This past weekend, I was invited by one of my former youth group students from St. Peter’s (and god-sister to my kids) to be a Spiritual Director for New Beginnings. New Beginnings is a weekend retreat for 7th through 9th graders. Many dioceses have New Beginnings, including our own Diocese of Atlanta, but this one took place in my home diocese, the Diocese of Georgia at their camp and conference center Honey Creek. As many of you know, Honey Creek was almost as much of my childhood home as Augusta was. So I was honored when Kimberly asked me to serve, along with her father, my former rector at St. Peter’s, Sam Buice.

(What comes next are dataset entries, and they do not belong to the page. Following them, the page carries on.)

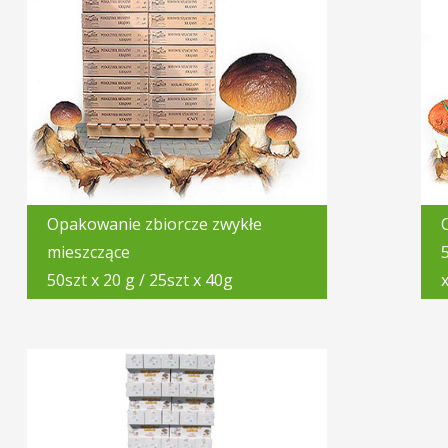
Opakowanie zbiorcze zwykłe
mieszczące
50szt x 20 g / 25szt x 40g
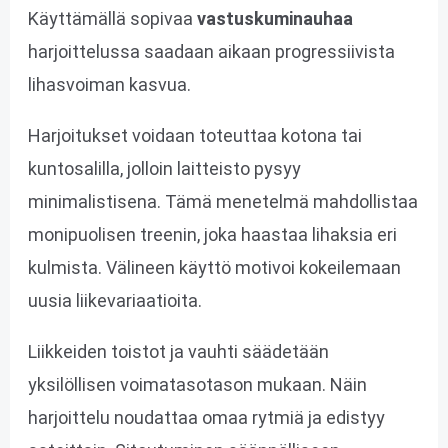
Käyttämällä sopivaa
vastuskuminauhaa
harjoittelussa saadaan aikaan progressiivista
lihasvoiman kasvua.
Harjoitukset voidaan toteuttaa kotona tai
kuntosalilla, jolloin laitteisto pysyy
minimalistisena. Tämä menetelmä mahdollistaa
monipuolisen treenin, joka haastaa lihaksia eri
kulmista. Välineen käyttö motivoi kokeilemaan
uusia liikevariaatioita.
Liikkeiden toistot ja vauhti säädetään
yksilöllisen voimatasotason mukaan. Näin
harjoittelu noudattaa omaa rytmiä ja edistyy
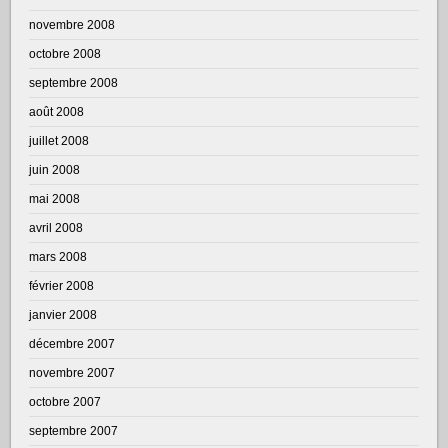
novembre 2008
octobre 2008
septembre 2008
août 2008
juillet 2008
juin 2008
mai 2008
avril 2008
mars 2008
février 2008
janvier 2008
décembre 2007
novembre 2007
octobre 2007
septembre 2007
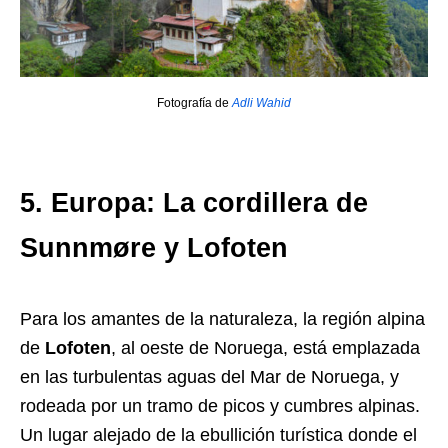
Fotografía de
Adli Wahid
5. Europa: La cordillera de
Sunnmøre y Lofoten
Para los amantes de la naturaleza, la región alpina
de
Lofoten
, al oeste de Noruega, está emplazada
en las turbulentas aguas del Mar de Noruega, y
rodeada por un tramo de picos y cumbres alpinas.
Un lugar alejado de la ebullición turística donde el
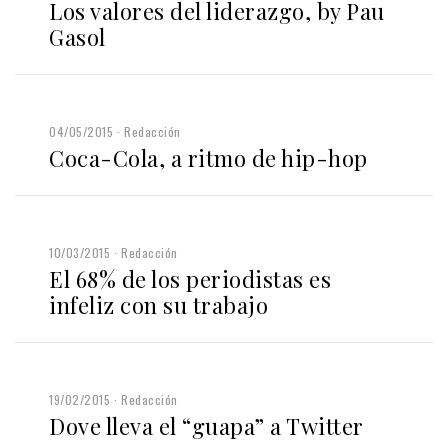
Los valores del liderazgo, by Pau
Gasol
04/05/2015
Redacción
Coca-Cola, a ritmo de hip-hop
10/03/2015
Redacción
El 68% de los periodistas es
infeliz con su trabajo
19/02/2015
Redacción
Dove lleva el “guapa” a Twitter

New Beginnings is a weekend that touches middle-schoolers where they are. That age group is in such flux, not quite children and not yet close to adulthood. They are learning about peer pressure, friendships, sexuality, family issues, and within all of those, how to navigate their own faith. New Beginnings does a really good job of addressing many of these issues.
The weekend is mostly led by teenagers. There are plenty of adults present to chaperone and support, but the youth are the ones who keep us on schedule, lead games, play music, give talks, facilitate small groups, and lead most worship services. It’s always quite amazing to see this take place. These young people do a great job of using their own God-given gifts to spread God’s love to all the new participants.

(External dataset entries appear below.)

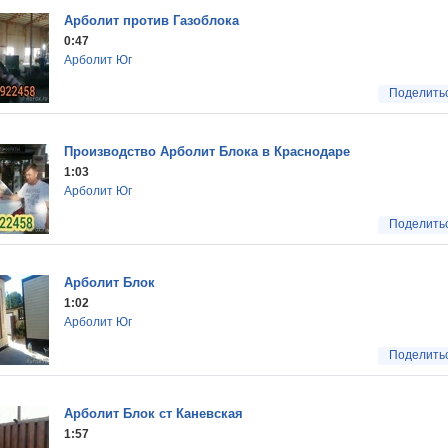
Арболит против Газоблока
0:47
Арболит Юг
Поделить
Производство Арболит Блока в Краснодаре
1:03
Арболит Юг
Поделить
Арболит Блок
1:02
Арболит Юг
Поделить
Арболит Блок ст Каневская
1:57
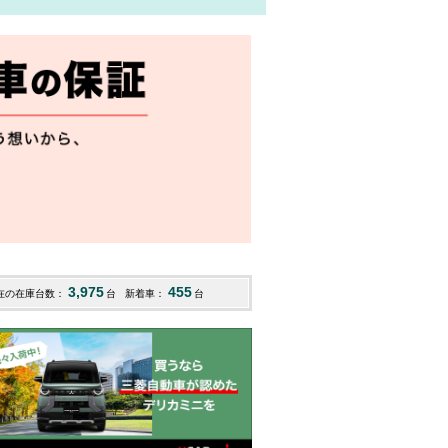
3,975
455
在の在庫台数：
台
新着車：
台
EV
eKクロススペース
eKクロス
デリカ
117.6
147.3
180.5
R03
(愛媛)
R07
(栃木)
R07
(愛
万円
万円
万円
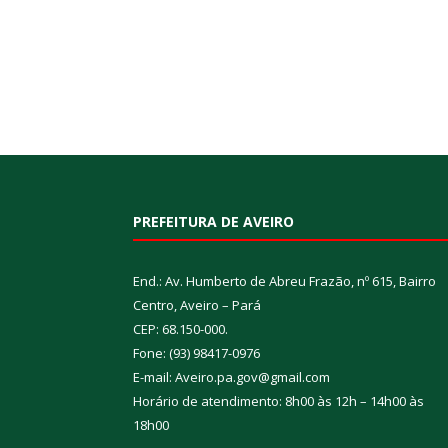
PREFEITURA DE AVEIRO
End.: Av. Humberto de Abreu Frazão, nº 615, Bairro
Centro, Aveiro – Pará
CEP: 68.150-000.
Fone: (93) 98417-0976
E-mail: Aveiro.pa.gov@gmail.com
Horário de atendimento: 8h00 às 12h – 14h00 às
18h00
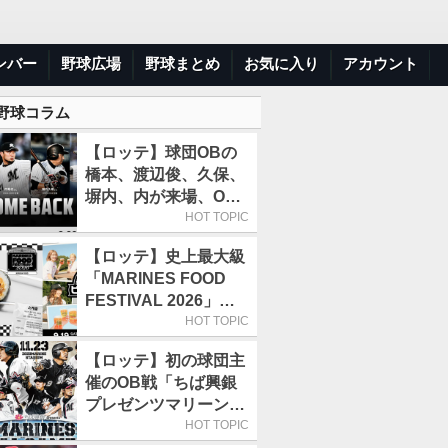
ンバー
野球広場
野球まとめ
お気に入り
アカウント
 野球コラム
【ロッテ】球団OBの
橋本、渡辺俊、久保、
塀内、内が来場、OB
解説も／9月22日開催
HOT TOPIC
の「TEAM26デー」
【ロッテ】史上最大級
「MARINES FOOD
FESTIVAL 2026」第4
弾「KOREAN
HOT TOPIC
FOOD」は9月19～22
【ロッテ】初の球団主
日／初日はビール半額
催のOB戦「ちば興銀
デー
プレゼンツマリーンズ
スペシャルゲーム
HOT TOPIC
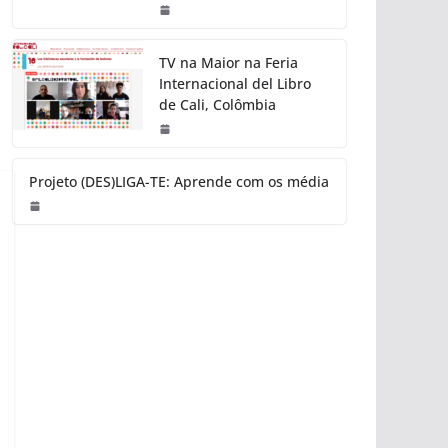
TV na Maior na Feria
Internacional del Libro
de Cali, Colômbia
Projeto (DES)LIGA-TE: Aprende com os média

The weekend always starts off a little awkward. Teenagers are still used to their school identities, where you clump with your friends or similar-looking people. But very quickly, they are engaged in games, singing, and small groups that allow these walls to crumble. By the middle of the second day, these young people are arm-in-arm as they sing, laugh, play, and learn.

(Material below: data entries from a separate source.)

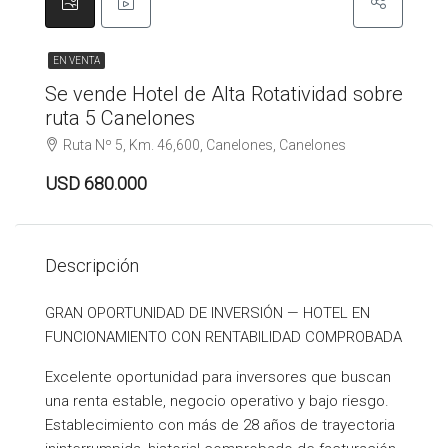
EN VENTA
Se vende Hotel de Alta Rotatividad sobre
ruta 5 Canelones
Ruta Nº 5, Km. 46,600, Canelones, Canelones
USD 680.000
Descripción
GRAN OPORTUNIDAD DE INVERSIÓN — HOTEL EN
FUNCIONAMIENTO CON RENTABILIDAD COMPROBADA
Excelente oportunidad para inversores que buscan
una renta estable, negocio operativo y bajo riesgo.
Establecimiento con más de 28 años de trayectoria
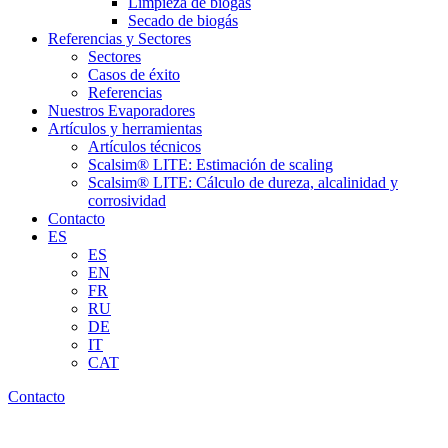
Limpieza de biogás
Secado de biogás
Referencias y Sectores
Sectores
Casos de éxito
Referencias
Nuestros Evaporadores
Artículos y herramientas
Artículos técnicos
Scalsim® LITE: Estimación de scaling
Scalsim® LITE: Cálculo de dureza, alcalinidad y
corrosividad
Contacto
ES
ES
EN
FR
RU
DE
IT
CAT
Contacto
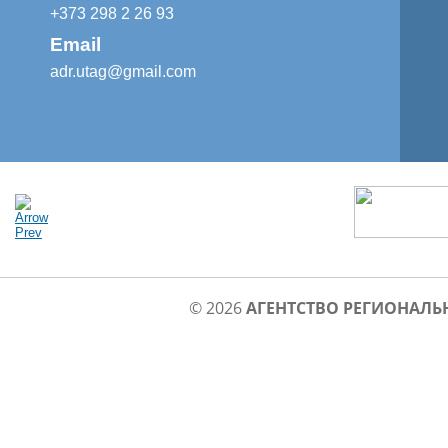
+373 298 2 26 93
Email
adr.utag@gmail.com
© 2026
АГЕНТСТВО РЕГИОНАЛЬ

For as many weekends like these that I’ve done, I am still in awe of that transformation. It’s a sign of God’s kingdom present in our world. It’s a beacon of light and hope in our sometimes dark world. I’m also amazed by the friendships that are forged here, which last forever. There were adults on the weekend with whom I went through these programs as a teenager, and some who were youth when I was first ordained, who have now grown into maturity and are giving back by supporting the programs and leading them behind-the-scenes.
The climax of New Beginnings is a “sin-burning service.” We explain that sin is separation from God and that God always forgives them and wants them back. We invite them to write these sins on slips of paper and then invite them to bring them to the altar, where there is a bowl of flames waiting to consume their paper and their sins. It’s a tangible reality of God’s consuming love for us. As you can imagine, it’s an intensely emotional experience for young people who have never heard this message before. Afterwards, we invited them to come for healing prayers. After receiving forgiveness, they are healed in mind, body, and spirit and thus, a new beginning is made.
While things change at Honey Creek as I get older, and while God’s beloved children are making fresh starts and new changes, I am struck by how simple, important, and constant the message of God’s forgiveness is. That message that was communicated to me as a teenager is still being communicated on the holy ground of Honey Creek. The same could be said for Camp Mikell, or any other place where these types of programs happen.
The church is indeed alive and well, my friends. As Kimberly told the group in her talk entitled The Church and Me, we are not called to go to church, we are called to be the church.
As I listened, 15 years since I first went to a New Beginnings, a new beginning was forged in my heart again. Thanks be to God!